## WHAT IS BEING ASKED
Transcribe the records below exactly as they appear, omitting any pictures.
-- AVAILABLE DATA follows --
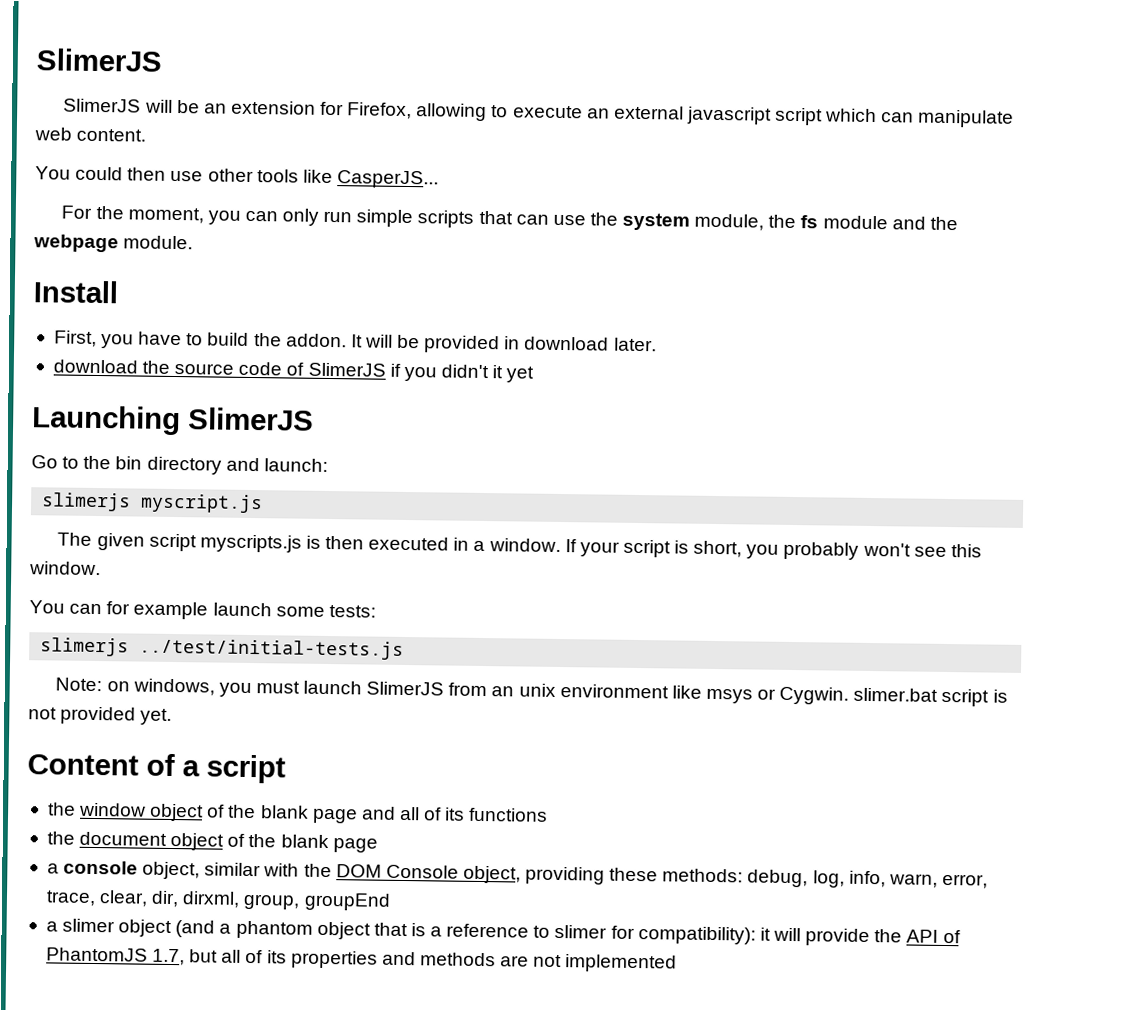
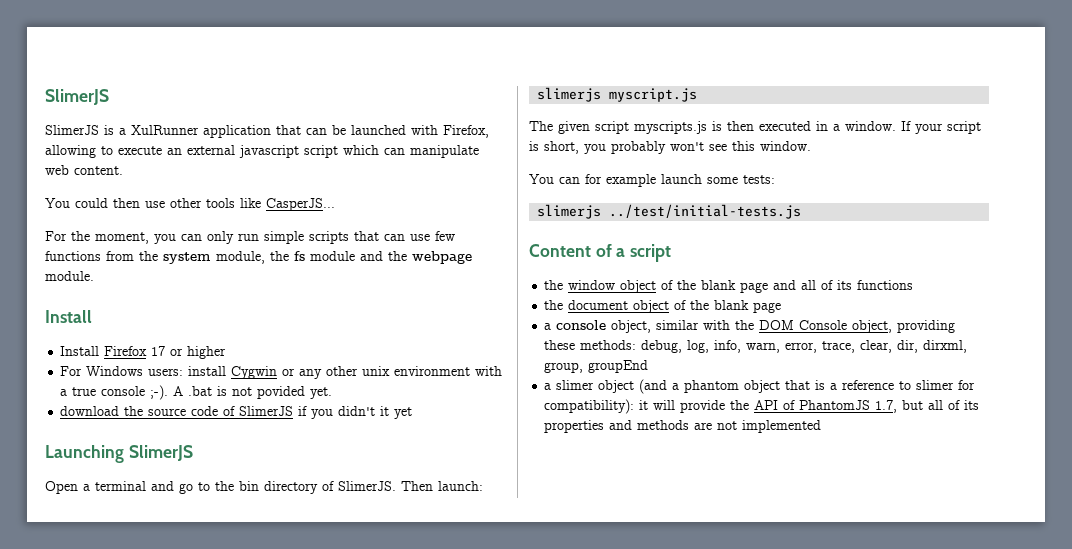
[144,99,345,116] will be an extension for -> [104,125,438,138] is a XulRunner application that can be launched with
(586, 220) none -> [435,231,455,241] [45,251,134,261] few functions from
[53,330,657,354] First, you have to build the addon. It will be provided in download later. -> [60,346,227,359] [60,366,503,379] [60,385,333,400] Install Firefox 17 or higher // For Windows users: install Cygwin or any other unix environment with a true console ;-). A .bat is not povided yet.
[31,455,58,469] Go -> [45,481,193,494] Open a terminal and go
[225,457,260,472] and -> [322,481,433,491] of SlimerJS. Then
[55,677,1008,707] [28,706,173,725] // Note: on windows, you must launch SlimerJS from an unix environment like msys or Cygwin. slimer.bat script is not provided yet. -> (802, 211) none

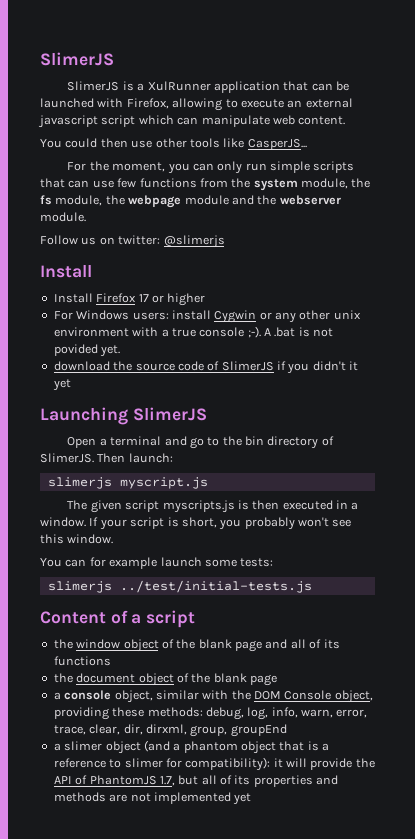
(305, 256) none -> [55,195,182,208] module, the webpage
[412,251,472,264] webpage -> [279,195,341,205] webserver
(94, 276) none -> [40,235,225,248] // Follow us on twitter: @slimerjs
(822, 426) none -> [233,793,252,805] yet

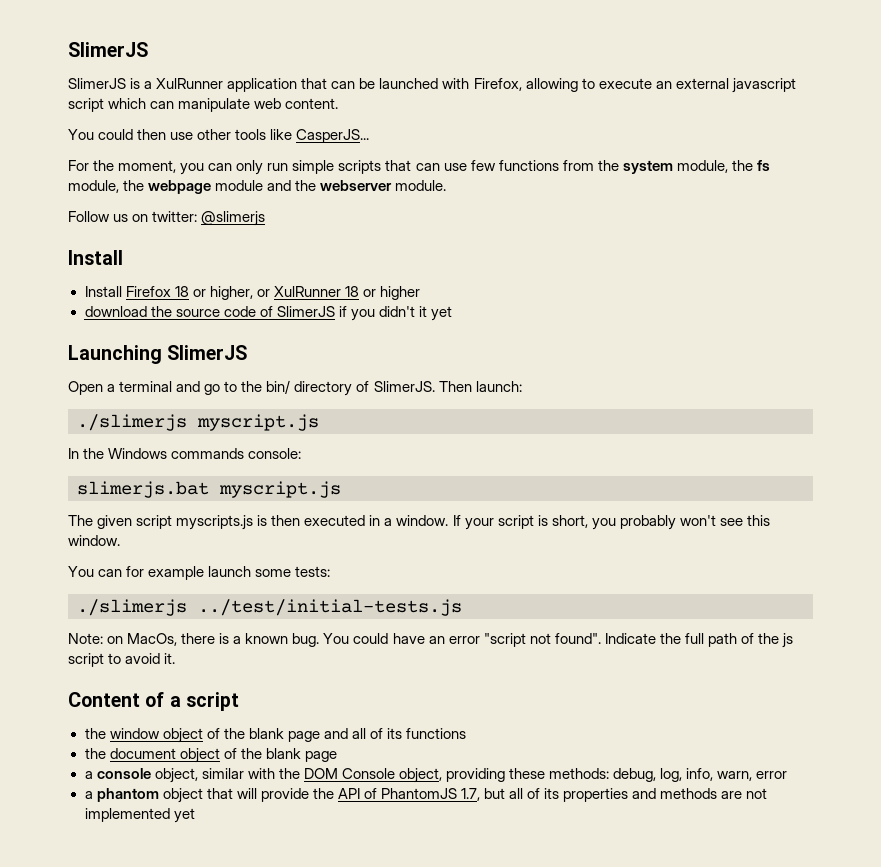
[138,293,206,306] [53,310,361,323] [53,326,334,338] [53,344,121,357] 17 or higher // For Windows users: install Cygwin or any other unix environment with a true console ;-). A .bat is not povided yet. -> [174,286,420,300] 18 or higher, or XulRunner 18 or higher
[245,436,265,446] bin -> [266,380,291,394] bin/
[47,477,112,489] slimerjs -> [77,414,319,431] [68,448,302,459] [77,481,209,498] ./slimerjs myscript.js // In the Windows commands console: // slimerjs.bat
[47,581,112,593] slimerjs -> [77,599,187,616] ./slimerjs
(312, 586) none -> [68,633,794,648] [68,653,176,667] // Note: on MacOs, there is a known bug. You could have an error "script not found". Indicate the full path of the js script to avoid it.
[336,709,368,718] [53,724,287,737] [53,740,330,754] [53,757,283,771] error, trace, clear, dir, dirxml, group, groupEnd // a slimer object (and a phantom object that is a reference to slimer for compatibility): it -> [756,771,788,779] [84,788,233,803] error // a phantom object that

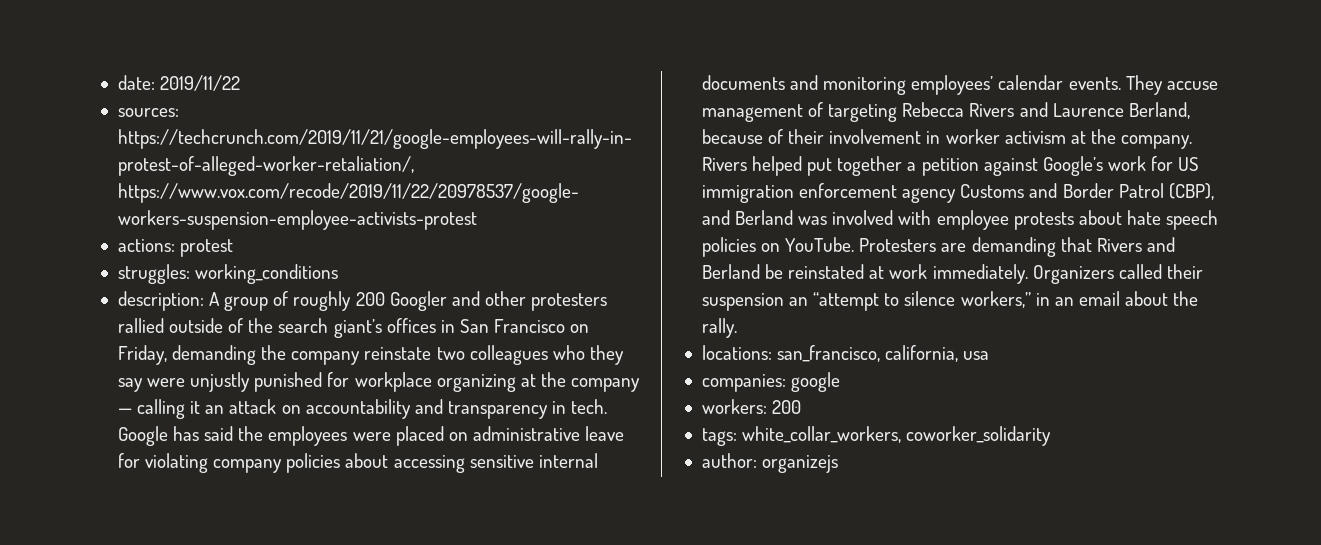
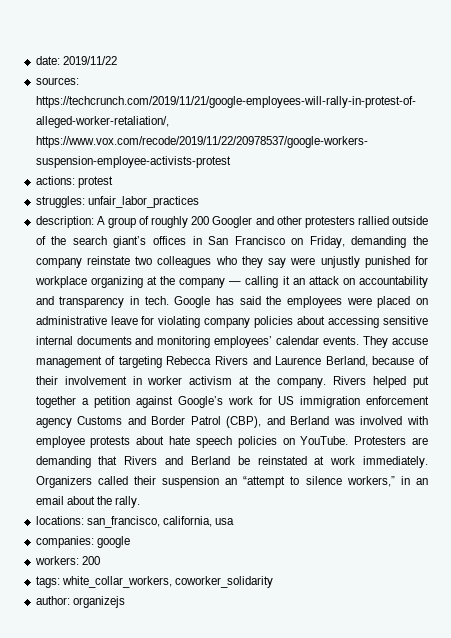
[195,264,339,284] working_conditions -> [87,196,199,208] unfair_labor_practices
-- AVAILABLE DATA concluded --
## EXERCISE SOLUTION
[144,99,345,116] will be an extension for -> [104,125,438,138] is a XulRunner application that can be launched with
(586, 220) none -> [435,231,455,241] [45,251,134,261] few functions from
[53,330,657,354] First, you have to build the addon. It will be provided in download later. -> [60,346,227,359] [60,366,503,379] [60,385,333,400] Install Firefox 17 or higher // For Windows users: install Cygwin or any other unix environment with a true console ;-). A .bat is not povided yet.
[31,455,58,469] Go -> [45,481,193,494] Open a terminal and go
[225,457,260,472] and -> [322,481,433,491] of SlimerJS. Then
[55,677,1008,707] [28,706,173,725] // Note: on windows, you must launch SlimerJS from an unix environment like msys or Cygwin. slimer.bat script is not provided yet. -> (802, 211) none

(305, 256) none -> [55,195,182,208] module, the webpage
[412,251,472,264] webpage -> [279,195,341,205] webserver
(94, 276) none -> [40,235,225,248] // Follow us on twitter: @slimerjs
(822, 426) none -> [233,793,252,805] yet

[138,293,206,306] [53,310,361,323] [53,326,334,338] [53,344,121,357] 17 or higher // For Windows users: install Cygwin or any other unix environment with a true console ;-). A .bat is not povided yet. -> [174,286,420,300] 18 or higher, or XulRunner 18 or higher
[245,436,265,446] bin -> [266,380,291,394] bin/
[47,477,112,489] slimerjs -> [77,414,319,431] [68,448,302,459] [77,481,209,498] ./slimerjs myscript.js // In the Windows commands console: // slimerjs.bat
[47,581,112,593] slimerjs -> [77,599,187,616] ./slimerjs
(312, 586) none -> [68,633,794,648] [68,653,176,667] // Note: on MacOs, there is a known bug. You could have an error "script not found". Indicate the full path of the js script to avoid it.
[336,709,368,718] [53,724,287,737] [53,740,330,754] [53,757,283,771] error, trace, clear, dir, dirxml, group, groupEnd // a slimer object (and a phantom object that is a reference to slimer for compatibility): it -> [756,771,788,779] [84,788,233,803] error // a phantom object that

[195,264,339,284] working_conditions -> [87,196,199,208] unfair_labor_practices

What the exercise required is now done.